Statistical Models for Global Processes
- Date: 04/02/2007
Michael Stein (University of Chicago)
University of British Columbia
This talk explores some of the issues that arise in statistical
modeling of atmospheric phenomena on a global scale, using total column
ozone as measured by the satellite-based Total Ozone Mapping
Spectrometer (TOMS) as a case study. A basic issue in all statistical
models for natural phenomena is finding statistical regularities that
enable one to take meaningful averages. Since the statistical
characteristics of total column ozone strongly depend on latitude, we
consider the use of axial symmetry (invariance of statistical
properties to rotations about the Earth's axis) as a possible
exploitable regularity. Methods for summarizing, modeling, estimating
and visualizing spatial dependence for axially symmetric processes are
addressed. A computationally convenient approach to modeling using
truncated expansions of spherical polynomials is shown to capture much
of the larger-scale latitudinal variation in spatial dependence.

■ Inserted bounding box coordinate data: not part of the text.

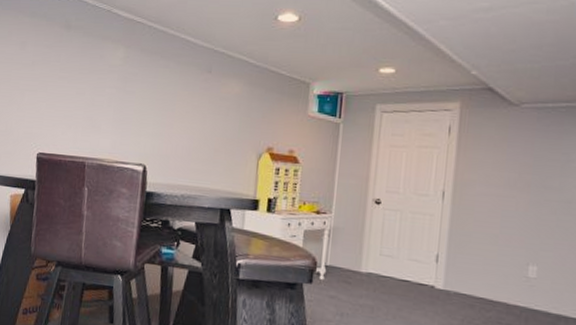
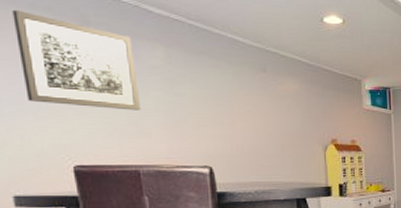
wall art: none [16,17,100,106] -> present [12,9,141,111]

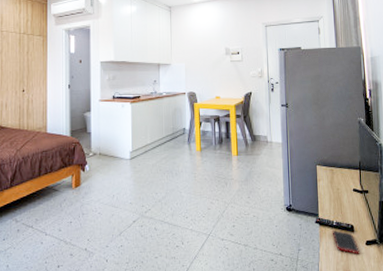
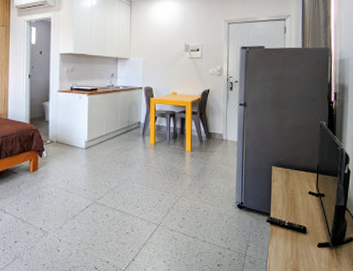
cell phone: present [332,229,359,254] -> none [283,229,310,255]

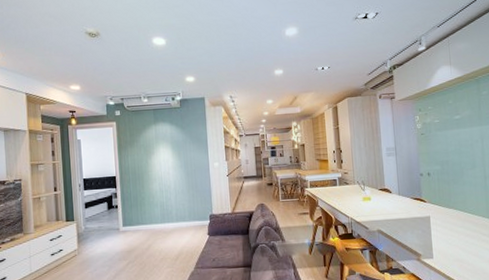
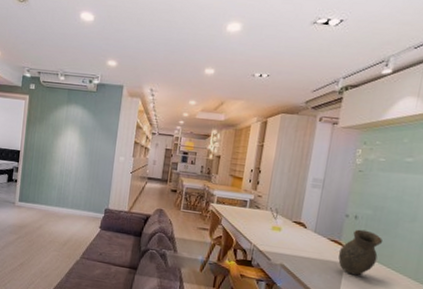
vase: none [423,183,455,226] -> present [338,229,383,276]

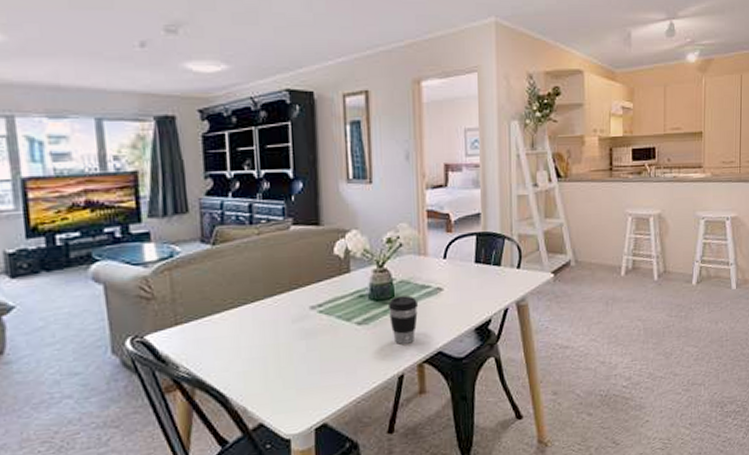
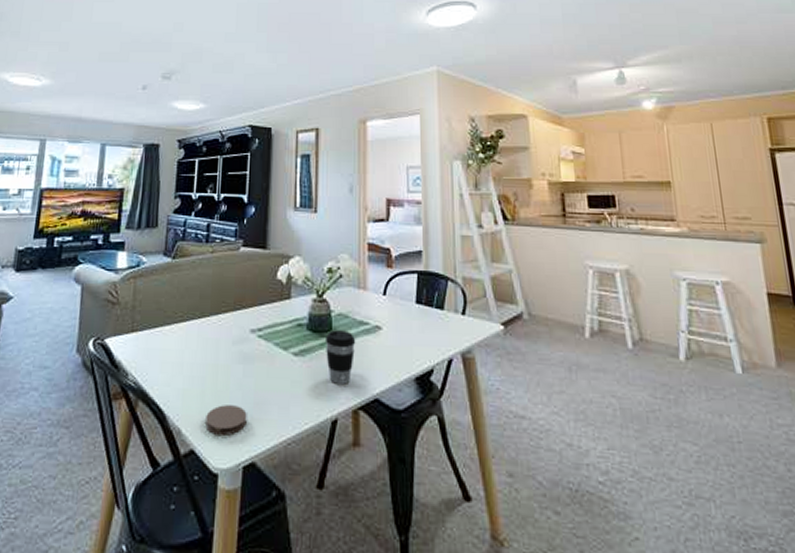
coaster: none [272,377,315,407] -> present [205,405,247,436]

However, the approach performs disastrously in terms of describing the
local behavior of the process, leaving a need for the development of
statistical models that provide good descriptions of the data and
computational methodologies that allow one to fit these models with
reasonable degrees of statistical efficiency. Lessons learned from this
only partially successful modeling effort, including suggestions for
new data products based on TOMS, are described.